■ **Work instructions**:
Your response must be an exact transcription of the lines from the one containing "Javaslat az európai uniós támogatással" through the final line of the data.

--------

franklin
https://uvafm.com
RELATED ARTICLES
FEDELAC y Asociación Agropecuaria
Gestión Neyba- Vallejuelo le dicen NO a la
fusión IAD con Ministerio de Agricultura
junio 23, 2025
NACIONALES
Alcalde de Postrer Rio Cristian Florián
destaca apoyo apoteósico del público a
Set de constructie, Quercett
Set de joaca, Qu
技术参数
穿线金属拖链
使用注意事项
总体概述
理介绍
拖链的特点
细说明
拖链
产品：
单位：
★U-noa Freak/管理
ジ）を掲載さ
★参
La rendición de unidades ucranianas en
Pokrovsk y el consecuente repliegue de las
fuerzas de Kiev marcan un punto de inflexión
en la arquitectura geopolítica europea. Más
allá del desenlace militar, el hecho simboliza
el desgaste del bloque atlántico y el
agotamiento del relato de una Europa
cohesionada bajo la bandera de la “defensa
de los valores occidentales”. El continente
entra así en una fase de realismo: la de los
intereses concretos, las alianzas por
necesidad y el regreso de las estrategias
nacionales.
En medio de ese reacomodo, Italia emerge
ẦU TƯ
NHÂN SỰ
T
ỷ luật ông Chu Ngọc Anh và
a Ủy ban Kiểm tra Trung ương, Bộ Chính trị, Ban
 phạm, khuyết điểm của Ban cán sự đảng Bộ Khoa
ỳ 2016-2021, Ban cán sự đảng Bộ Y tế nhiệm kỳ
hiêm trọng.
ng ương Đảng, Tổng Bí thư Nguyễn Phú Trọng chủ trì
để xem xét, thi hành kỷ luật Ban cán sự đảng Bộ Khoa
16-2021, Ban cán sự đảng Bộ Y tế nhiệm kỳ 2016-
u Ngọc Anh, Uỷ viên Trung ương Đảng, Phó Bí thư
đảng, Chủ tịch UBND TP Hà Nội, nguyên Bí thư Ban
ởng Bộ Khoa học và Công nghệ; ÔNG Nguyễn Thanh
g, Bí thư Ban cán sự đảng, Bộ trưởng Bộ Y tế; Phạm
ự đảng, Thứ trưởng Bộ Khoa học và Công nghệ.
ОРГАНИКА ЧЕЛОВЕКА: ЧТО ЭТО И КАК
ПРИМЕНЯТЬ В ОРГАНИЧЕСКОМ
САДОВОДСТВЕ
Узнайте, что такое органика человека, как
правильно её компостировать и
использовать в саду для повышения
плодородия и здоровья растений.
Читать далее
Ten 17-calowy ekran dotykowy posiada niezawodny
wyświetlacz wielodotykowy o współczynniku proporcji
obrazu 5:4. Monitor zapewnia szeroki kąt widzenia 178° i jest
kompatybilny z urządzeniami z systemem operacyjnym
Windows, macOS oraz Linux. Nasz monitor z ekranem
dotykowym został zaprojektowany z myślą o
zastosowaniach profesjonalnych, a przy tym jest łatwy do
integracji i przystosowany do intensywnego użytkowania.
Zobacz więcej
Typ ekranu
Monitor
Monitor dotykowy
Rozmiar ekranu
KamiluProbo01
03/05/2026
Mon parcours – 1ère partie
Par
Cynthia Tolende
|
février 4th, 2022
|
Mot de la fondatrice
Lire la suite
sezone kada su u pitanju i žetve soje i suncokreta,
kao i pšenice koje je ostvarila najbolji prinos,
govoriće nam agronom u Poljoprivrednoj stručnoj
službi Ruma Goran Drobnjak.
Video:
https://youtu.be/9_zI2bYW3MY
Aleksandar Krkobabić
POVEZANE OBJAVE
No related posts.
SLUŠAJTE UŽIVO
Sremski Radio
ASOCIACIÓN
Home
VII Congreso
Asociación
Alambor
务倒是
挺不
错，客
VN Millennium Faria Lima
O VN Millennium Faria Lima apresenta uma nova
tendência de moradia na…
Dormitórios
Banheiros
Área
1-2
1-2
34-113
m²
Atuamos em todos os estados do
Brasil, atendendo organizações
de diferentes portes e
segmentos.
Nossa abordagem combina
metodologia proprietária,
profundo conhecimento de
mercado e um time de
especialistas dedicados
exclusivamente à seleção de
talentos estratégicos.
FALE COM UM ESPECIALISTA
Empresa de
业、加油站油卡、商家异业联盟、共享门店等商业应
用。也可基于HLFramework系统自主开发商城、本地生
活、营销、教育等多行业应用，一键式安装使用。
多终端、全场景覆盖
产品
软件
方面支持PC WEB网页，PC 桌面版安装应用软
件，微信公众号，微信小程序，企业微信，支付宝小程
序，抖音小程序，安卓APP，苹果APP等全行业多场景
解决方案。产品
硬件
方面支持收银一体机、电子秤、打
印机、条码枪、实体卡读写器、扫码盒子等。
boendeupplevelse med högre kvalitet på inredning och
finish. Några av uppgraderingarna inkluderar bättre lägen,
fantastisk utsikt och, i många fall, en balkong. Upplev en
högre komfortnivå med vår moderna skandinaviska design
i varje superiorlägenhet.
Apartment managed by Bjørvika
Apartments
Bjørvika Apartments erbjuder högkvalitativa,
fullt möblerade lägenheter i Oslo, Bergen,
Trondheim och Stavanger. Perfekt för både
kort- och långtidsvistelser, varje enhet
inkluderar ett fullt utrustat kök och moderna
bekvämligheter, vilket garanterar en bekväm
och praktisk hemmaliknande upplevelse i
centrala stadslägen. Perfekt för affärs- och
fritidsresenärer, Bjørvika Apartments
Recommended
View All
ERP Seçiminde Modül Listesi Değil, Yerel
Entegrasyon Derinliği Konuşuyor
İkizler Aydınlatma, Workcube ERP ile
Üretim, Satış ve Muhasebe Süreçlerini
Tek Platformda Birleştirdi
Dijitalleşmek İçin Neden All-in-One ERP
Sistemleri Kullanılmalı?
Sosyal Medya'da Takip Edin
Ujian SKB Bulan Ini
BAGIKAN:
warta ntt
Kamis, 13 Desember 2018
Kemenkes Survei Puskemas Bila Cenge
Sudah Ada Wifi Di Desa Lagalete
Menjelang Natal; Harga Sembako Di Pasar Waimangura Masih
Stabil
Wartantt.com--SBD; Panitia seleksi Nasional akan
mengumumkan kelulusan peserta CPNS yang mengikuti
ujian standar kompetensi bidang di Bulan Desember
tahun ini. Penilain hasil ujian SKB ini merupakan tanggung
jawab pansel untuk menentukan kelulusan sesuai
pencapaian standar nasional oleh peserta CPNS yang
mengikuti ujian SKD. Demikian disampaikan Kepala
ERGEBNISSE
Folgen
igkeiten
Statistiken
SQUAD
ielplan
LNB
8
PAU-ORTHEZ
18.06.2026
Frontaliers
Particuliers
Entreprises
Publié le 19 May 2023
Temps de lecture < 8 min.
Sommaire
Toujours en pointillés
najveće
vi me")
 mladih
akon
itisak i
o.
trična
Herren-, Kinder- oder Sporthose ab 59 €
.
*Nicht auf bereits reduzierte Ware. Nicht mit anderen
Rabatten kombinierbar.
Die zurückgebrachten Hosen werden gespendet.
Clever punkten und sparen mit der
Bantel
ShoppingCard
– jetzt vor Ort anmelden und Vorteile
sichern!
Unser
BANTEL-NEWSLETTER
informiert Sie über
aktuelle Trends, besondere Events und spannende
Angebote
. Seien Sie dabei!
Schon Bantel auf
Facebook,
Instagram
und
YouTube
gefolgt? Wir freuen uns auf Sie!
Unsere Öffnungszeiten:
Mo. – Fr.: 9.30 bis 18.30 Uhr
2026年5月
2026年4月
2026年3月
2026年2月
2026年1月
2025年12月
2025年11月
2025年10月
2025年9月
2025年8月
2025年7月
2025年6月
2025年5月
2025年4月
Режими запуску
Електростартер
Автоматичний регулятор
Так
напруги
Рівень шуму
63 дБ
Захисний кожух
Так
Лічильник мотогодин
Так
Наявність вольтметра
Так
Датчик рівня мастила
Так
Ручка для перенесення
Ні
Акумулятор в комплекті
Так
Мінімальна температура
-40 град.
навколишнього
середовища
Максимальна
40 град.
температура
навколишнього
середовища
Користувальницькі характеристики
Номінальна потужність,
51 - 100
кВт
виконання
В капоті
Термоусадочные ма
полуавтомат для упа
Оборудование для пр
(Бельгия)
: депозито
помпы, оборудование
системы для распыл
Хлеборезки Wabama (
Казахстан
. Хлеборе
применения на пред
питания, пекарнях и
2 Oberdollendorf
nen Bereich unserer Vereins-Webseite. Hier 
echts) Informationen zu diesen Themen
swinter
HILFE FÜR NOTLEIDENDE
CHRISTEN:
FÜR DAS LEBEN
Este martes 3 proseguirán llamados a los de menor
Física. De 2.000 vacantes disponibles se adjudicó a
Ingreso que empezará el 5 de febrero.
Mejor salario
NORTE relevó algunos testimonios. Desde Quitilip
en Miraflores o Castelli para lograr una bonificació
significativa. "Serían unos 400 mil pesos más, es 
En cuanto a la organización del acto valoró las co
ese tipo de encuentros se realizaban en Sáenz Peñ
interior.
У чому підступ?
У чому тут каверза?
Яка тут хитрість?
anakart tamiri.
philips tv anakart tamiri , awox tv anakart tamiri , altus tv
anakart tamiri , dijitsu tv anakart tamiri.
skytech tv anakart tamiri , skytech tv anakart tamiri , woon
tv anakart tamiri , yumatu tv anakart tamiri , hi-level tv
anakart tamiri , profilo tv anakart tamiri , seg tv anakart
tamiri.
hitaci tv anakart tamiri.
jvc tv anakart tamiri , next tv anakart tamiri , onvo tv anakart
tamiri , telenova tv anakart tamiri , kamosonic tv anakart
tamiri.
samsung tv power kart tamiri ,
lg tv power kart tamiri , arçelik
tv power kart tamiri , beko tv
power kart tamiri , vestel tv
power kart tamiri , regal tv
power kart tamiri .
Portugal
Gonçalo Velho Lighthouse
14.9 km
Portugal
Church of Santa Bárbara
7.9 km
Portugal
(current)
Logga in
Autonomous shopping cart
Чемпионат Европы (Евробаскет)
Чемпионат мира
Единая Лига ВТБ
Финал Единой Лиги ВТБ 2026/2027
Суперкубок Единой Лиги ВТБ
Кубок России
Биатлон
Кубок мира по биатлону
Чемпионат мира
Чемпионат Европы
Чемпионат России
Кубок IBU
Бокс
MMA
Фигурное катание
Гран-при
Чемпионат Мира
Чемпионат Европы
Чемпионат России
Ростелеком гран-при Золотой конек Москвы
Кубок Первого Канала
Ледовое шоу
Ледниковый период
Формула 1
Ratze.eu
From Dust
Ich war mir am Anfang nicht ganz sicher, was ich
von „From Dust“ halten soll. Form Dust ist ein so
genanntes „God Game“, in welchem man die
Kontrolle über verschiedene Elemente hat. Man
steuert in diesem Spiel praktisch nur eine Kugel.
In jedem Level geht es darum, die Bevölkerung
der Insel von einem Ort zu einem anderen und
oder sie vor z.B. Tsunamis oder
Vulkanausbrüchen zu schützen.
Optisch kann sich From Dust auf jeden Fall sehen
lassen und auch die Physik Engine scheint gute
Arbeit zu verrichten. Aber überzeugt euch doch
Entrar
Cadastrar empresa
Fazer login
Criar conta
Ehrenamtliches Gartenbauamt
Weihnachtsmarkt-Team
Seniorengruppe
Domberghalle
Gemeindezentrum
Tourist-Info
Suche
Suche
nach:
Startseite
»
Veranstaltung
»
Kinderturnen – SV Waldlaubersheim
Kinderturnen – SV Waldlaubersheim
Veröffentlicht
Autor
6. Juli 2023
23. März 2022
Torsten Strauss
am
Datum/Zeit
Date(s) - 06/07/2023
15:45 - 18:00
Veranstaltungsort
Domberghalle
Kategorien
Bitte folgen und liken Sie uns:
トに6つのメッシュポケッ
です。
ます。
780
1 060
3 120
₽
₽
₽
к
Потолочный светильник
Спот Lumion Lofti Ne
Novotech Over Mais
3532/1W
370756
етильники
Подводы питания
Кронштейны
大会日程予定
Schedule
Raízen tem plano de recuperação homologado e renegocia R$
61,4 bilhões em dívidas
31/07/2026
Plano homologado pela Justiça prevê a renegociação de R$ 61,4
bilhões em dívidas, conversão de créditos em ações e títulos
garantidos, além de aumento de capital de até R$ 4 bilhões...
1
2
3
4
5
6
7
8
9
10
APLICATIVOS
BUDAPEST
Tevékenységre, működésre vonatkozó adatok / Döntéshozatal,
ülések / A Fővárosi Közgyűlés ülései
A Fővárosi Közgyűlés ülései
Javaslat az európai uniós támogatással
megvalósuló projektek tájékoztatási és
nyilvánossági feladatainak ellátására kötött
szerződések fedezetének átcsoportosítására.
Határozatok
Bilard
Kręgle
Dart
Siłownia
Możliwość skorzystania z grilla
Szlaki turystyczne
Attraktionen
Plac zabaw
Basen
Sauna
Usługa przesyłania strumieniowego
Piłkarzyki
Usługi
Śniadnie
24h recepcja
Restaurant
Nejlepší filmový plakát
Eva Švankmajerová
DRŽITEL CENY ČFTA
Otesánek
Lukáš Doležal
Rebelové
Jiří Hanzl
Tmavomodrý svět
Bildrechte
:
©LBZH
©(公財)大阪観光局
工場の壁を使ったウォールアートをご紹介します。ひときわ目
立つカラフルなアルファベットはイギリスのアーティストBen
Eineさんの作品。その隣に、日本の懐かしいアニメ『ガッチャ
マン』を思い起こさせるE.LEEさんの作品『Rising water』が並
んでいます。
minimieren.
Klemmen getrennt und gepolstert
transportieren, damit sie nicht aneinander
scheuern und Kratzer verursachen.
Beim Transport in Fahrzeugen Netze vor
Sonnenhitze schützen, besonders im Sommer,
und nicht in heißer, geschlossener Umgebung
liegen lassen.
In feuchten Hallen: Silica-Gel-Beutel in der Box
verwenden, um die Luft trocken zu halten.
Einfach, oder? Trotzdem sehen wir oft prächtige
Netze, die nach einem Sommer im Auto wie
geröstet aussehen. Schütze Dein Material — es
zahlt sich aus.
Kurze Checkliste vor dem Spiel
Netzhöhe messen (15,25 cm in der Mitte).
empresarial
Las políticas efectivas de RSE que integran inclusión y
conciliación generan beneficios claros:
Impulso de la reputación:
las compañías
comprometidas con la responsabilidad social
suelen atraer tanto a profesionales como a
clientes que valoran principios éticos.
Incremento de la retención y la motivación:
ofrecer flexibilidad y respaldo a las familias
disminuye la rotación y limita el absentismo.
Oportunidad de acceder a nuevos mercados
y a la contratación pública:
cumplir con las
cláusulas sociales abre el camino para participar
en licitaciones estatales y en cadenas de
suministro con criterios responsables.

--------

■ **Task solution**:
Javaslat az európai uniós támogatással
megvalósuló projektek tájékoztatási és
nyilvánossági feladatainak ellátására kötött
szerződések fedezetének átcsoportosítására.
Határozatok
Bilard
Kręgle
Dart
Siłownia
Możliwość skorzystania z grilla
Szlaki turystyczne
Attraktionen
Plac zabaw
Basen
Sauna
Usługa przesyłania strumieniowego
Piłkarzyki
Usługi
Śniadnie
24h recepcja
Restaurant
Nejlepší filmový plakát
Eva Švankmajerová
DRŽITEL CENY ČFTA
Otesánek
Lukáš Doležal
Rebelové
Jiří Hanzl
Tmavomodrý svět
Bildrechte
:
©LBZH
©(公財)大阪観光局
工場の壁を使ったウォールアートをご紹介します。ひときわ目
立つカラフルなアルファベットはイギリスのアーティストBen
Eineさんの作品。その隣に、日本の懐かしいアニメ『ガッチャ
マン』を思い起こさせるE.LEEさんの作品『Rising water』が並
んでいます。
minimieren.
Klemmen getrennt und gepolstert
transportieren, damit sie nicht aneinander
scheuern und Kratzer verursachen.
Beim Transport in Fahrzeugen Netze vor
Sonnenhitze schützen, besonders im Sommer,
und nicht in heißer, geschlossener Umgebung
liegen lassen.
In feuchten Hallen: Silica-Gel-Beutel in der Box
verwenden, um die Luft trocken zu halten.
Einfach, oder? Trotzdem sehen wir oft prächtige
Netze, die nach einem Sommer im Auto wie
geröstet aussehen. Schütze Dein Material — es
zahlt sich aus.
Kurze Checkliste vor dem Spiel
Netzhöhe messen (15,25 cm in der Mitte).
empresarial
Las políticas efectivas de RSE que integran inclusión y
conciliación generan beneficios claros:
Impulso de la reputación:
las compañías
comprometidas con la responsabilidad social
suelen atraer tanto a profesionales como a
clientes que valoran principios éticos.
Incremento de la retención y la motivación:
ofrecer flexibilidad y respaldo a las familias
disminuye la rotación y limita el absentismo.
Oportunidad de acceder a nuevos mercados
y a la contratación pública:
cumplir con las
cláusulas sociales abre el camino para participar
en licitaciones estatales y en cadenas de
suministro con criterios responsables.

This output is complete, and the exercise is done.